In summary, we believe that C. fallax might have recently colonized Kashmir through trade or other accidental events. The introduction of highly adaptable genotypes and a locally friendly environment might together help with successful colonization in Kashmir. At the same time, the unique adaptive variation might help further establish the bridgehead effect and accelerate the invasion process.

4.3. Early Warning of Possible Invasion around the World

C. fallax is oligotrophic to legumes and has been recorded as a serious soybean pest in East Asia [32,33,34,37,65]. Therefore, the study of population dynamics and prediction of suitable habitats for this species will provide us with a direction for precise prevention and control of its invasion.

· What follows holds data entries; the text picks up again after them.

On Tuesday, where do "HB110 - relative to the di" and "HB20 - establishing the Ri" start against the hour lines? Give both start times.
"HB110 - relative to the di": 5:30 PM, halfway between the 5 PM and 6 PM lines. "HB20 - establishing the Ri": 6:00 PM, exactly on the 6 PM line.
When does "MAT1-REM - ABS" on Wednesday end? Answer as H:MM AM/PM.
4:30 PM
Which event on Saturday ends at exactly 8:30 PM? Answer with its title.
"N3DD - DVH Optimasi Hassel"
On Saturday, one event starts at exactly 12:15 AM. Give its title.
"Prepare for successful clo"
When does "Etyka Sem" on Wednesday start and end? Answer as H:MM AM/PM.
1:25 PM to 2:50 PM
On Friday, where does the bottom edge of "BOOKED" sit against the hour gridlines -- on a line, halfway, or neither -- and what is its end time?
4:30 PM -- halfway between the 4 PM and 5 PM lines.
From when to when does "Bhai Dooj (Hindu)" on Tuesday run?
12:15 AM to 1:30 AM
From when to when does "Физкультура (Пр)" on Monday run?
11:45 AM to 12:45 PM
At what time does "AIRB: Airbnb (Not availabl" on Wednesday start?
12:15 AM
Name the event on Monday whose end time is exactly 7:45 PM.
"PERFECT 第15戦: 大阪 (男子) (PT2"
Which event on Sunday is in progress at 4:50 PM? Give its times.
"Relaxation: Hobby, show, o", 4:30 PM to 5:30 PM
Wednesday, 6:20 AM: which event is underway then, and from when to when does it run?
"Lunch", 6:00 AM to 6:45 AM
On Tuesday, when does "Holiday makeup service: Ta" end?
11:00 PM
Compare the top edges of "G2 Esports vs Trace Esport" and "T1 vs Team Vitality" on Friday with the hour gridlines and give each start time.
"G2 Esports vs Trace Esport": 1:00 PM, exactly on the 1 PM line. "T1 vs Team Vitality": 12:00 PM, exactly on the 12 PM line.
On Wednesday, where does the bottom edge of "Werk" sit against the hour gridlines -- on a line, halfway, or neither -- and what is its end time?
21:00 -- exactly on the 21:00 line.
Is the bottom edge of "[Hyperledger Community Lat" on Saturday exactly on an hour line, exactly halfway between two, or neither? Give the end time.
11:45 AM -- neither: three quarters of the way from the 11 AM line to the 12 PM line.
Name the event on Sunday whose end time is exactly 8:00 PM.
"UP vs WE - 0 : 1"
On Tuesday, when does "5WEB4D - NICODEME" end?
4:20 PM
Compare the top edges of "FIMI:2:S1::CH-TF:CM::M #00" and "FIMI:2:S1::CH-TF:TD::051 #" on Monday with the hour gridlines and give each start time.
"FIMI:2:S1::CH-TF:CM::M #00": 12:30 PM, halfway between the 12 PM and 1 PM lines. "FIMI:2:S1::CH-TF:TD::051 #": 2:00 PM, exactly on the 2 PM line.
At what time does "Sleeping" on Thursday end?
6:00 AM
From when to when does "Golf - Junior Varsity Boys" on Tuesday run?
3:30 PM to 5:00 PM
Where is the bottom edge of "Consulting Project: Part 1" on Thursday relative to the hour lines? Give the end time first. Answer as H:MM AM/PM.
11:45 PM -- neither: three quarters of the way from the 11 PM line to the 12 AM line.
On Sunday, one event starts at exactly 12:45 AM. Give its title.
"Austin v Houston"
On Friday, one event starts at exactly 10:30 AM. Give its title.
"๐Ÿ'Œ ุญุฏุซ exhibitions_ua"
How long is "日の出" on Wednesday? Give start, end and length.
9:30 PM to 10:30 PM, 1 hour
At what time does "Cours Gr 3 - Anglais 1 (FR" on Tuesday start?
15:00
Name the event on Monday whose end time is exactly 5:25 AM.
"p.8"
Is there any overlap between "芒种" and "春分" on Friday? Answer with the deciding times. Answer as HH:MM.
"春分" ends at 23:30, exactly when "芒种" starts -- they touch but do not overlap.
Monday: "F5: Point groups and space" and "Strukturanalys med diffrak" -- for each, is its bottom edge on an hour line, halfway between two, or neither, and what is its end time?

Most invasive species largely conserve their climatic niche, which has prominent implications for predicting future invasion risks [30]. The ENM results showed that except for East Asia, there is a wide range of highly suitable areas in southeastern North America, which could provide good environmental conditions for the survival of C. fallax. Additionally, this region is one of the main soybean-producing areas in the world [66], which indicates that it would provide an adequate food source for the invasion of C. fallax. Therefore, C. fallax presents a dramatically high invasion risk in southeastern North America. We suggest that the region should pay more attention to C. fallax in recent trade exchanges, especially for populations from North China and coastal areas that have had successful colonization experiences.

In addition, in the case of future global climate change, the ENM results showed that the predicted suitable habitat of the stalk-eyed seed bug will continue to move towards the poles, especially in the case of global warming, which will promote its movement process. The highly suitable area in Asia will increase significantly in the future, but the overlapping area with the soybean planted area showed a predicted decline. Therefore, we speculated that with the polar movement of the high-fitness area, the threat to soybean production in Asia by C. fallax will probably decrease in the future.

5. Conclusions

Here, we used population genetic methods and ecological niche modelling to reconstruct the invasion history of C. fallax and to predict its current and future potential distribution areas. We demonstrated that C. fallax has recently invaded Kashmir, and the invasive source has been identified as Zhejiang Province and the surrounding coastal areas in China. At the same time, C. fallax also showed a high risk of invasion in southeastern North America and might seriously threaten local soybean production. Our analysis suggested that the quarantine of C. fallax should be strengthened in highly suitable areas beyond its natural range to avoid it becoming the next globally invasive pest. Our study will help us deepen our understanding of the species and provide new insights into the monitoring and management of this agricultural pest.